Nous disons occupation et résistance.
Nous disons blocage de la société entreprise, réappropriation de l’espace
culturel, partage des savoirs et des pratiques (un au-delà de la grève se
construit). Et Nouveau Modèle d’Indemnisation des Salariés Intermittents :
mutualisation, solidarité interprofessionnelle, juste répartition des
allocations, assouplissement, continuité de droit et discontinuité de l’
emploi. Le chômage n’est plus un incident de parcours, les cotisations ne
suffisent plus pour faire face à la discontinuité de l’emploi. Il faut
revoir le financement global de l’UNEDIC, nous y travaillons. Nous voulons
l’ouverture des données de l’UNEDIC et une expertise réelle et indépendante.

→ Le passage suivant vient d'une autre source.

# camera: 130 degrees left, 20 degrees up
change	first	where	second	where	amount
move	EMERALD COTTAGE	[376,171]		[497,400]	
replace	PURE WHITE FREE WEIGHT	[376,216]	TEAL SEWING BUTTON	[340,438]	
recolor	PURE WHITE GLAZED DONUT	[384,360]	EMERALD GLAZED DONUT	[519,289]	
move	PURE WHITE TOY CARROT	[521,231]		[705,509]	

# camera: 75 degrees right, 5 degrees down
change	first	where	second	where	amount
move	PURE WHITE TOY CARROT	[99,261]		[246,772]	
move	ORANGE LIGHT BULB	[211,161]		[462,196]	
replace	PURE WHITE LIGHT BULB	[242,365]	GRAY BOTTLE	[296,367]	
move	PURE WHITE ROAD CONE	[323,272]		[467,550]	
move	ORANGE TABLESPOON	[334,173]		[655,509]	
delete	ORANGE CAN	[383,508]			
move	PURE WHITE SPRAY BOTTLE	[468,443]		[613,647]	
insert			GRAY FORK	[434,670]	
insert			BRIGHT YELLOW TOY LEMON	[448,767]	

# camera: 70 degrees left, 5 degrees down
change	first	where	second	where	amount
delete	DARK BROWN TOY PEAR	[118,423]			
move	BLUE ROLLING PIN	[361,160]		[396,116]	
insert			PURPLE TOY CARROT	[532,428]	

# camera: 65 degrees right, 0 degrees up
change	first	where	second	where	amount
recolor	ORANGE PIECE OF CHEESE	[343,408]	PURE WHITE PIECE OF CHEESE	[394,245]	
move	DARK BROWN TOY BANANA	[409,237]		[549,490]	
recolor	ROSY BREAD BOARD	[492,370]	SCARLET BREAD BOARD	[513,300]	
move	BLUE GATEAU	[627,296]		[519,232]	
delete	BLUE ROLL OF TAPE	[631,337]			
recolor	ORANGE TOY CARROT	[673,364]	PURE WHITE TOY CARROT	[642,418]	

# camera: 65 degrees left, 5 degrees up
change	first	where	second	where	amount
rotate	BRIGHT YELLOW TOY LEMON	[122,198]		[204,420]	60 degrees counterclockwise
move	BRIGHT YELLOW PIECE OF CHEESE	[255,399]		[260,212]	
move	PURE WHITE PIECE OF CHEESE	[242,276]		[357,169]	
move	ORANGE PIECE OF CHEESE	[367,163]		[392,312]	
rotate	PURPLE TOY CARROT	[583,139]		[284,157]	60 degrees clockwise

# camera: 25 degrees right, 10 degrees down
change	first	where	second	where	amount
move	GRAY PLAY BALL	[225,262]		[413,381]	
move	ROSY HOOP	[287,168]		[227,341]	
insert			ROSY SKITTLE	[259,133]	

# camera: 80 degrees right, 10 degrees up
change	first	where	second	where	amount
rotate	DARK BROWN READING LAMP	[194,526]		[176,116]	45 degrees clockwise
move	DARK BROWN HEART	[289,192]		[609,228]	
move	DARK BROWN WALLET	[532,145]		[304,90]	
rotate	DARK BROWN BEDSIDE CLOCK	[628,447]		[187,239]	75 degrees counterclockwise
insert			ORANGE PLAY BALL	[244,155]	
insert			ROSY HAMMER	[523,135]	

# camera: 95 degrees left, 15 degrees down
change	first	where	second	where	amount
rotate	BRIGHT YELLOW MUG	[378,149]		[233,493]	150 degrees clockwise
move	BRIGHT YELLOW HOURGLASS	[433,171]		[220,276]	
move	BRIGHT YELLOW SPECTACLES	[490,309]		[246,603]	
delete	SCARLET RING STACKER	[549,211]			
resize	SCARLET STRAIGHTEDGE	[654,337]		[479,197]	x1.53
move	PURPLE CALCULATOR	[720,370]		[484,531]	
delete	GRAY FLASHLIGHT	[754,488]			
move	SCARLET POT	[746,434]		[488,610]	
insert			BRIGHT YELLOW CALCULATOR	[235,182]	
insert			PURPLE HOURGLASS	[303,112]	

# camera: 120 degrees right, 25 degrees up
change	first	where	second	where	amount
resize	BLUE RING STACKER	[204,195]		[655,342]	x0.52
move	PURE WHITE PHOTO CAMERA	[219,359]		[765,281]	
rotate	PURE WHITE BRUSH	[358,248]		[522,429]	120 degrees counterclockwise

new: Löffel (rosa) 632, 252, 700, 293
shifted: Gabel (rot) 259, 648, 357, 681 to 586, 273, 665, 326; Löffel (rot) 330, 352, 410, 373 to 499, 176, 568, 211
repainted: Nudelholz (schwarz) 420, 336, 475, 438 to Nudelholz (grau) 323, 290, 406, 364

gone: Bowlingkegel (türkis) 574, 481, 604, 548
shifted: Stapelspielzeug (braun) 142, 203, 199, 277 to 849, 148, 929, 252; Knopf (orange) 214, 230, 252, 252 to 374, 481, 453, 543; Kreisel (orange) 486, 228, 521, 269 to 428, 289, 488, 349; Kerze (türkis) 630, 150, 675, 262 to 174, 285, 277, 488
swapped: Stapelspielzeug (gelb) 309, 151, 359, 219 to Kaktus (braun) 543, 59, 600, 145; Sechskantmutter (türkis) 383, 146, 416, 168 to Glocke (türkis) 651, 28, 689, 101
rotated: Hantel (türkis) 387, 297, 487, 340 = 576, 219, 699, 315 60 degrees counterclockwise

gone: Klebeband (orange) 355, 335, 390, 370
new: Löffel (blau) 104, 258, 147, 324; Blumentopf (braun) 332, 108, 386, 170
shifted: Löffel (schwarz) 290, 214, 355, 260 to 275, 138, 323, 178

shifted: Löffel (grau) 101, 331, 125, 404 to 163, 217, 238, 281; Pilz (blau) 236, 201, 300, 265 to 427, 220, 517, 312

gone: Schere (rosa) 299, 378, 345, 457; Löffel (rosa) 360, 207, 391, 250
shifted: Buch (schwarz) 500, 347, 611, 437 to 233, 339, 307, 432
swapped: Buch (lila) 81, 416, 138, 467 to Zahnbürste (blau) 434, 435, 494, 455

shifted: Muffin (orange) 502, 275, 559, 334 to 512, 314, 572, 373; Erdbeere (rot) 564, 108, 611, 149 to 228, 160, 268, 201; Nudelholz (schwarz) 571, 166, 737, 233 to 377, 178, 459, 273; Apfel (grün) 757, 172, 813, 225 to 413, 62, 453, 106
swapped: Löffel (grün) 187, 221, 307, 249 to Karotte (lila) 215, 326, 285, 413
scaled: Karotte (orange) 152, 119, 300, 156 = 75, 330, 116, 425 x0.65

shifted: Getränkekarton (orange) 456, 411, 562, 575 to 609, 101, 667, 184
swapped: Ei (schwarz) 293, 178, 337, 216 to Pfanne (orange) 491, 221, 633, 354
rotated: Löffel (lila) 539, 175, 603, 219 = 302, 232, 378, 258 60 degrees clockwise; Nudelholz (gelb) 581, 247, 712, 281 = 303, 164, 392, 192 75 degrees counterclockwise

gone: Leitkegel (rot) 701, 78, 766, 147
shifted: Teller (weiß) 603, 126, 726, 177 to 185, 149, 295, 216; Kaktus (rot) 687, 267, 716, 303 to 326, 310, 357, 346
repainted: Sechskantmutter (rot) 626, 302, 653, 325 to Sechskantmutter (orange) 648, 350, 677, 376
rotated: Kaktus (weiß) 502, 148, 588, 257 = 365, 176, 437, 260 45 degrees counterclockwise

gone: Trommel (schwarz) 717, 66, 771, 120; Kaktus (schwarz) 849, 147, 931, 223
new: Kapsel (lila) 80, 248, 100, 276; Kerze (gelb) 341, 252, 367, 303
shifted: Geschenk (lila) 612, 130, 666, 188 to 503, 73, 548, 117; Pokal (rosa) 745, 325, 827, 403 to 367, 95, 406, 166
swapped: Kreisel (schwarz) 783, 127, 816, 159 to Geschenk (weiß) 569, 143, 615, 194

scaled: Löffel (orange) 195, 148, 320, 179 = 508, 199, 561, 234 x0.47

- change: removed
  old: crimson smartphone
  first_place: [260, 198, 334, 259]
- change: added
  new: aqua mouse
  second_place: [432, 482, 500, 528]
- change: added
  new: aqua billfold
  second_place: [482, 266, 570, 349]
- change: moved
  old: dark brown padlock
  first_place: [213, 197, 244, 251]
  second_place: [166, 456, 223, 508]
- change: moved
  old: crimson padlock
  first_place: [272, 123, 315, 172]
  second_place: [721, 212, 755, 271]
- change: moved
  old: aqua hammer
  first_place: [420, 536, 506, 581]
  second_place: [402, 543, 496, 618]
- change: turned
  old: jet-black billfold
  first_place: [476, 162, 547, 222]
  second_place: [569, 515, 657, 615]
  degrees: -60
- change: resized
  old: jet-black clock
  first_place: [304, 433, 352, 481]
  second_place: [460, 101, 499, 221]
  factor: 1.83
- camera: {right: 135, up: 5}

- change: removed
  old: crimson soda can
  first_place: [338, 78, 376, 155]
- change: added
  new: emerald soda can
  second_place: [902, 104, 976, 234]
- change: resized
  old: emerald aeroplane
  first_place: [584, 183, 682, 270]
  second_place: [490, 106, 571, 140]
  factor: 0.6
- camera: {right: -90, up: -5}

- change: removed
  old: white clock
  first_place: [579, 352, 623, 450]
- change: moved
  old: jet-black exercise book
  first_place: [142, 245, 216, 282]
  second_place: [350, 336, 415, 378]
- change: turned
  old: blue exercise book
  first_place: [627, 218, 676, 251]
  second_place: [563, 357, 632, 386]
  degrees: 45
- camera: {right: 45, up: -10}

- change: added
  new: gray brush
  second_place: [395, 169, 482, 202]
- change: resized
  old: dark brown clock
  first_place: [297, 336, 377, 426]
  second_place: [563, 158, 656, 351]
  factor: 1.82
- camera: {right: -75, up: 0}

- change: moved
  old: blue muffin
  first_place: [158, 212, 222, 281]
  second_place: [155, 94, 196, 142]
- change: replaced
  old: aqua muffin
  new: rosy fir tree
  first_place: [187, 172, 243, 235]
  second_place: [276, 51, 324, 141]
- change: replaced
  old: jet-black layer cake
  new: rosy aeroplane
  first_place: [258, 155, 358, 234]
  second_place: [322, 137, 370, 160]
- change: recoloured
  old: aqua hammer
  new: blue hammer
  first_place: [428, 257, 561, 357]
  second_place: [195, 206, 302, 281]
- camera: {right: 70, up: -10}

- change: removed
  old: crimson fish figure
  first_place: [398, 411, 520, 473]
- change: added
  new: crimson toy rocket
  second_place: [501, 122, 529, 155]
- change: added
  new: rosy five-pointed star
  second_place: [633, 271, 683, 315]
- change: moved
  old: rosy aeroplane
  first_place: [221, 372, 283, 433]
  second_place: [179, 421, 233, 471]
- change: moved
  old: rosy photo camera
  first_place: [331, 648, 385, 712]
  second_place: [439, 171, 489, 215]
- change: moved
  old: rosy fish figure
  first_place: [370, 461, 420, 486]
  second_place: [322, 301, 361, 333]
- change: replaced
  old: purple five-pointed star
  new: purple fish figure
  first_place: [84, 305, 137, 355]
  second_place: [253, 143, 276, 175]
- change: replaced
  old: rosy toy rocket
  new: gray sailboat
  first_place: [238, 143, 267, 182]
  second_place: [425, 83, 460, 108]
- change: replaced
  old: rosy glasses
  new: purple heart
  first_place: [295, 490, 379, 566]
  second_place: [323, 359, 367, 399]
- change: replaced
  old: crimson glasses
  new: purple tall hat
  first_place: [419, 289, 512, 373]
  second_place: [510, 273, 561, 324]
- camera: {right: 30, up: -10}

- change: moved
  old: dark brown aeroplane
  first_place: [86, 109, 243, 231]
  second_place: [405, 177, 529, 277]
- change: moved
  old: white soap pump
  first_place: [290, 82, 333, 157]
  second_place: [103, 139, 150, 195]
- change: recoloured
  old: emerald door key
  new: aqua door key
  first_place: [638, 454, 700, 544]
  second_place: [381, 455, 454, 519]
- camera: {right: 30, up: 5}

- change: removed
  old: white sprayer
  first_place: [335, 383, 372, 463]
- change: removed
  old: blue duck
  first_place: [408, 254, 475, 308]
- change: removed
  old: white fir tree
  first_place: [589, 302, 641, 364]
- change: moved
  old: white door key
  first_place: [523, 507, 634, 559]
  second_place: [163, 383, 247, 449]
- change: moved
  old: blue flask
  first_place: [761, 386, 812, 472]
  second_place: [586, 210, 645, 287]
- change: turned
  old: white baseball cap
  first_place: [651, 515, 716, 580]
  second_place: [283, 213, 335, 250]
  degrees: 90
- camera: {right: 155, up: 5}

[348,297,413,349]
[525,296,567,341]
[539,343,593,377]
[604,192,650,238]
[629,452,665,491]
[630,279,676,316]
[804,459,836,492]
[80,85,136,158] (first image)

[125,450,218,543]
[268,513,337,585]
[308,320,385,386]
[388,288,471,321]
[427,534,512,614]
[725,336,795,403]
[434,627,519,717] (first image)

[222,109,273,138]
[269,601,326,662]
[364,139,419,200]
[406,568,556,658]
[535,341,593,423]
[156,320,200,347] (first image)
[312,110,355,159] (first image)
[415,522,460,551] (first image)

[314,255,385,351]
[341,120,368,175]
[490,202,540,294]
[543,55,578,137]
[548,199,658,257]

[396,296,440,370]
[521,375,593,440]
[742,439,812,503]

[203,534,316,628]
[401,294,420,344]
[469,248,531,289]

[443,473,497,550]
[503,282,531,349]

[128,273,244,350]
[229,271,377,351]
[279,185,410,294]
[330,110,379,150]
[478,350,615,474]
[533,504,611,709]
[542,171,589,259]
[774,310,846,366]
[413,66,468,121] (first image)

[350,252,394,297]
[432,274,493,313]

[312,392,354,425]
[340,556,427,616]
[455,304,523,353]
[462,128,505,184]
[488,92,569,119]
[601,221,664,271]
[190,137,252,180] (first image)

Nous avons besoin de sortir de cette opacité. Les annonces du Ministre ne
remettent absolument pas en cause le fond de la réforme de l’assurance
chômage des intermittents, en application depuis le 1er janvier 2004. A
savoir le glissement d’un système mutualiste et interprofessionnel vers des
dispositifs d’épuration, de contrôle et d’ individualisation. Nous
persistons : une réforme de l’ensemble du système d’assurance-chômage doit
être engagée avec l’ensemble des concernés. Alors qu’une nouvelle convention
Unedic devrait être adoptée avant le premier juillet, des urgences
démocratiques sont essentielles : l’accès aux données financières et
sociales que cette institution détient la réalisation d’une expertise
indépendante de son fonctionnement et de son rôle l’ouverture d’une
négociation avec l’ensemble des concernés. Nous avons des propositions
cohérentes pour un nouveau régime d’ indemnisation des salariés
intermittents, élaborées selon nos pratiques d’ emploi : elles doivent être
prises en compte.

ABROGATION DU PROTOCOLE UNEDIC ` EXPERTISE,

NÉGOCIATION AVEC L’ENSEMBLE DES CONCERNÉS.